The vision of the claims of action and loyalty stays with Martin and is reinforced by a devastating contretemps. One evening, on a whim, he invites their chauffeur Aristide to come to the cinema. A fire breaks out; there is a rush for the exits; and Martin finds himself in the street, hardly knowing how he has got there and having made not the slightest attempt to help Aristide, who is lame. It brings home to him, with horror, that he is a physical coward. Wryly he gives thanks that his wife Venetia is not a ‘womanly woman’, who might forgive his lapse but never forget it. By the time that he meets Clesant March again, Martin has already come to see the surly young Englishman in a new light.

These opening pages are masterly, and what intense pleasure it gives to be renewing acquaintance with that unique prose-style, a style incomparably swift and economical, in which the briefest casual conversation turns out to be an event, and in which the narrative phrasing, in its unobtrusive way, is almost continually and inventively witty.

‘The higher mountains will soon be hidden,’ said Venetia, who was in great good humour, and unusually civil to natural objects.

(Perhaps only Henry James is Forster’s rival in this particular talent.)

When Forster gave a reading from the work at the Aldeburgh Festival in 1951 he said:

That is not Arctic Summer — there is about half as much of it again — but that’s all I want to read, because now it goes off, at least I think so, and I do not want my voice to go out into the air while my heart is sinking.

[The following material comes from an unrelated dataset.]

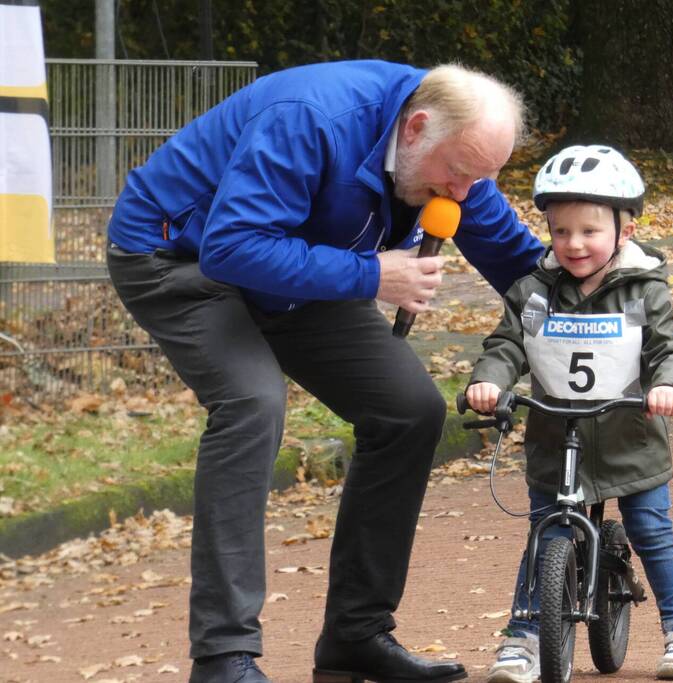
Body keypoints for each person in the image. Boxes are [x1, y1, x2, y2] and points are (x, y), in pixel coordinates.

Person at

Where he thought that it ‘went off’ was in the sketching-in of Clesant March’s home existence. He seems to have realised the weakness even at the time of writing and began a substantial revision. There was also, he would say, a more practical reason why the novel was never finished. It was that for once he had not decided what his major event was going to be; he lacked the sense of ‘a solid mass ahead’. All the same, one has the strong feeling that it could have been a masterpiece.